------ Excerto selecionado ------

Acórdão nº 698/11.4TAFAR.E1 de Tribunal da Relação de Évora, 23 de Fevereiro de 2021

Magistrado ResponsávelGOMES DE SOUSA
Data da Resolução23 de Fevereiro de 2021
EmissorTribunal da Relação de Évora

Acordam, em conferência, os Juízes que compõem a Secção Criminal do Tribunal da Relação de Évora: A - Relatório No Tribunal Judicial da Comarca de Faro - Local Criminal, J2 - corre termos o processo comum singular supra numerado, tendo a Mmª Juíza da comarca lavrado despacho a 03-11-2020 a declarar prescrita a pena de multa de 130 dias, à taxa diária de € 5, imposta por sentença transitada em julgado em 18.09.2012, ao arguido (...).

Despacho recorrido - da Mmª Juíza da comarca lavrado a 03-11-2020, no qual foi declarada prescrita a pena de multa de 130 dias, à taxa diária de € 5, imposta.

Sentença condenatória - transitada em julgado em 18.09.2012; A requerimento do arguido de 04-12-2013, repetido em 17-06-2014 o tribunal decidiu por despacho de 01-09-2016 substituir a pena de multa pela prestação de 130 horas de trabalho a favor da comunidade; O condenado iniciou a prestação de trabalho em 03.04.2017; O condenado cumpriu um total de 81 (oitenta e uma) horas, não mais tendo comparecido desde 15.10.2018; Considerando existente incumprimento culposo, pelo arguido, da prestação de trabalho a favor da comunidade, em substituição do pagamento da pena de multa, foi revogada a prestação de tal trabalho por despacho de Julho de 2020.

Não foi possível proceder à audição do condenado, uma vez que o seu paradeiro é desconhecido.

* Inconformado, o Digno magistrado do Ministério Público junto do Tribunal da Comarca de Faro interpôs o presente recurso pedindo a revogação do despacho recorrido e a sua substituição por outro que reconheça que ainda não decorreu o prazo de prescrição da pena, com as seguintes conclusões: 1ª) Por sentença transitada em julgado em 18.9.2012 foi o arguido condenado na pena de 130 dias de multa à razão diária de €5,00.

  1. ) Em 17.6.2014 o arguido requereu a substituição da pena de multa pela prestação de trabalho a favor da comunidade – fls. 172.

  2. ) Em 1.9.2016 ( fls. 182) tal pedido foi deferido.

    O arguido iniciou a prestação de trabalho a favor da comunidade em 3-4-2017, tendo cumprido 81 horas até o dia 15-10-2018 ( fls.248 a 250 e 257).

  3. ) Por despacho de 13-7-2020 ( fls. 280 a 282) foi revogada a prestação de trabalho a favor da comunidade.

  4. ) Sempre que estiver pendente um pedido de pagamento de uma pena de multa em prestações ou um pedido de prestação de trabalho a favor da comunidade o Ministério Público não pode executar essa pena de multa, pelo que o prazo de prescrição dessa pena encontra-se suspenso desde a data da apresentação desse pedido até que seja proferida uma decisão final acerca desse “incidente” (artigo 125 nº 1 alínea a) do Código Penal).

------ Material fornecido ------

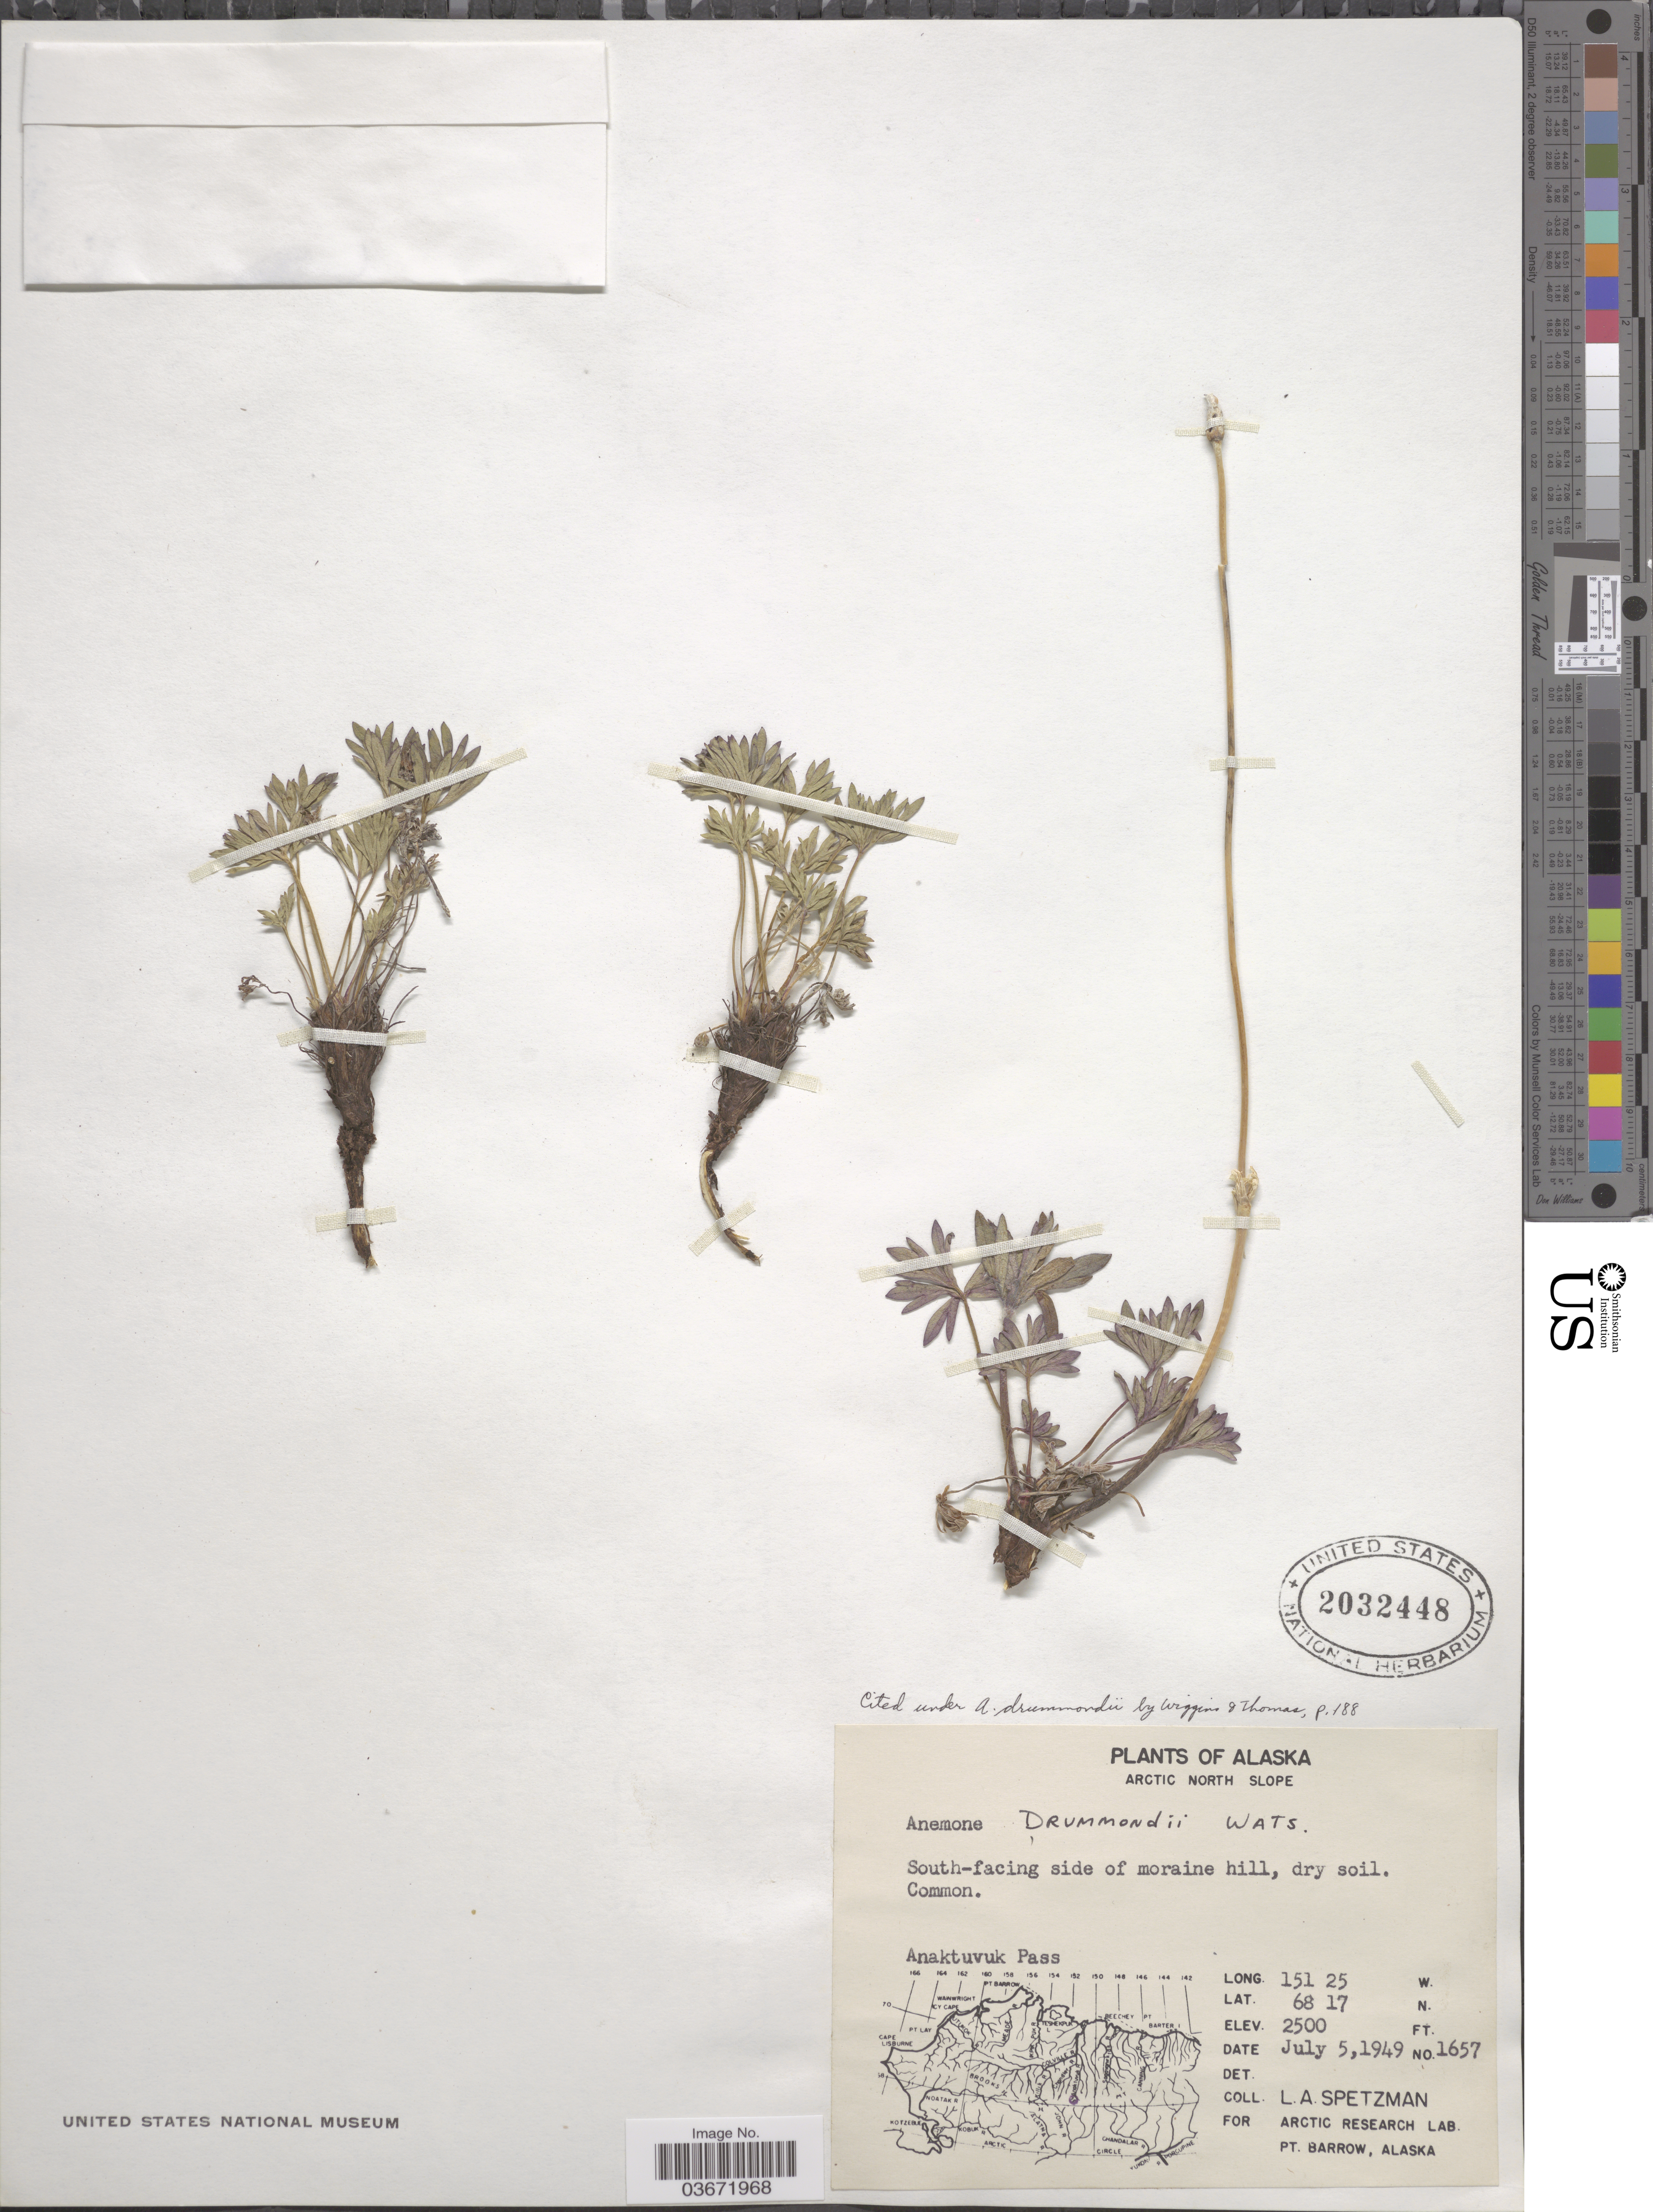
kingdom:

------

Tarefas a realizar:
- a) Indique se cada afirmação está de acordo com o acórdão sobre a prescrição da pena de multa: (i) a multa aplicada foi de 130 dias à taxa diária de 5 euros; (ii) o condenado cumpriu a totalidade das 130 horas de trabalho a favor da comunidade; (iii) o tribunal conseguiu ouvir o condenado.
- b) Transcreva, por favor, o trecho do acórdão sobre a prescrição da pena de multa que vai de "Acórdão nº 698/11.4TAFAR.E1" até "ao arguido (...).", inclusive.
- c) Retome o acórdão sobre a prescrição da pena de multa a partir do ponto em que termina.

Respostas esperadas:
- a)
(i) Sim: «pena de multa de 130 dias, à taxa diária de € 5»
(ii) Não: «O condenado cumpriu um total de 81 (oitenta e uma) horas»
(iii) Não: «Não foi possível proceder à audição do condenado, uma vez que o seu paradeiro é desconhecido.»

- b)
Acórdão nº 698/11.4TAFAR.E1 de Tribunal da Relação de Évora, 23 de Fevereiro de 2021

Magistrado ResponsávelGOMES DE SOUSA
Data da Resolução23 de Fevereiro de 2021
EmissorTribunal da Relação de Évora

Acordam, em conferência, os Juízes que compõem a Secção Criminal do Tribunal da Relação de Évora: A - Relatório No Tribunal Judicial da Comarca de Faro - Local Criminal, J2 - corre termos o processo comum singular supra numerado, tendo a Mmª Juíza da comarca lavrado despacho a 03-11-2020 a declarar prescrita a pena de multa de 130 dias, à taxa diária de € 5, imposta por sentença transitada em julgado em 18.09.2012, ao arguido (...).

- c)
  5. ) O requerimento do arguido a solicitar a prestação de trabalho a favor da comunidade constitui causa de suspensão da prescrição da pena.

  6. ) É o caso dos autos, o prazo de prescrição da pena encontrou-se suspenso desde 17/6/2014, por via da apresentação do requerimento do arguido a pedir a substituição da multa por trabalho a favor da comunidade até 13/7/2020 data em que foi decidida a revogação da prestação de trabalho a favor da comunidade ( fls. 280 a 282).

  7. ) Ao declarar extinta por prescrição a pena de multa em que o arguido foi condenado, o despacho recorrido violou o disposto no artigo 125º, n.º1, alínea a) do Código Penal.

    Face ao exposto, atendendo a que o prazo de prescrição da pena (4 anos) esteve suspenso desde 17/6/2014 até 13/7/2020, deve o despacho recorrido ser revogado e substituído por outro que defira a promoção requerida relativamente a apurar do paradeiro do arguido.

    * O arguido apresentou resposta declarando que concorda com a decisão recorrida.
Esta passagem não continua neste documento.